Food retailers made a particularly strong contribution to growth, with volume sales up 5.9% year on year and up 3.7% in value terms.

”As the main contributor to the increase in sales volumes, food sales were the standout performer in August,” said David McCorquodale, UK head of retail at KPMG. ”The Rio Olympics were likely to have put picnics on the menu, while less favourable exchange rates encouraged staycations, also benefiting the grocers.”

Online sales across all retailers were up 18.5% in value terms compared against last August and up 0.4% on last month. Online food sales were up 10.3% year on year. 

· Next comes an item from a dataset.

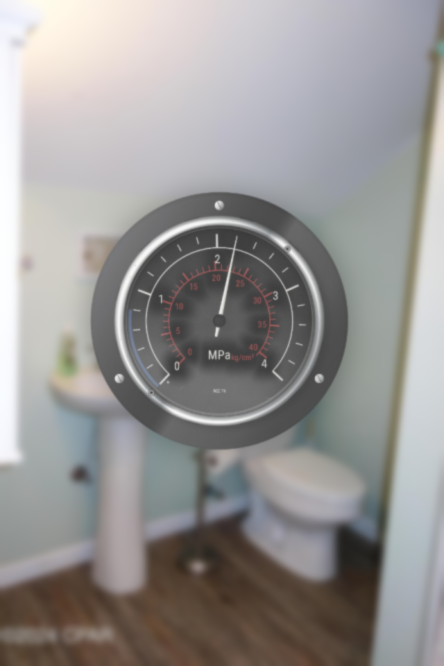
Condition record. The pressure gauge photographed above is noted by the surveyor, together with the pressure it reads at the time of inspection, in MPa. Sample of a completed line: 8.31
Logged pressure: 2.2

Prices, meanwhile, continued to be on a downward trend, falling 1.9% year on year across all retail sectors, making this the 26th consecutive month of year-on-year price falls. Average prices in food retailers were down 2%, according to ONS estimates.

Following the EU referendum in June, there had been fears consumer confidence could be hit as a result of uncertainty over the future of the UK’s relationship with Europe. But the ONS said so far there was little to suggest consumer trends were changing.

“Food sales were the standout performer in August”

David McCorquodale, KPMG

“Despite the small fall after July’s sharp increase, the underlying pattern in the retail sector remains one of solid growth,” said ONS head of retail sales Mel Richard. “There was some variation between different sectors but overall the figures do not suggest any major fall in post-referendum consumer confidence.”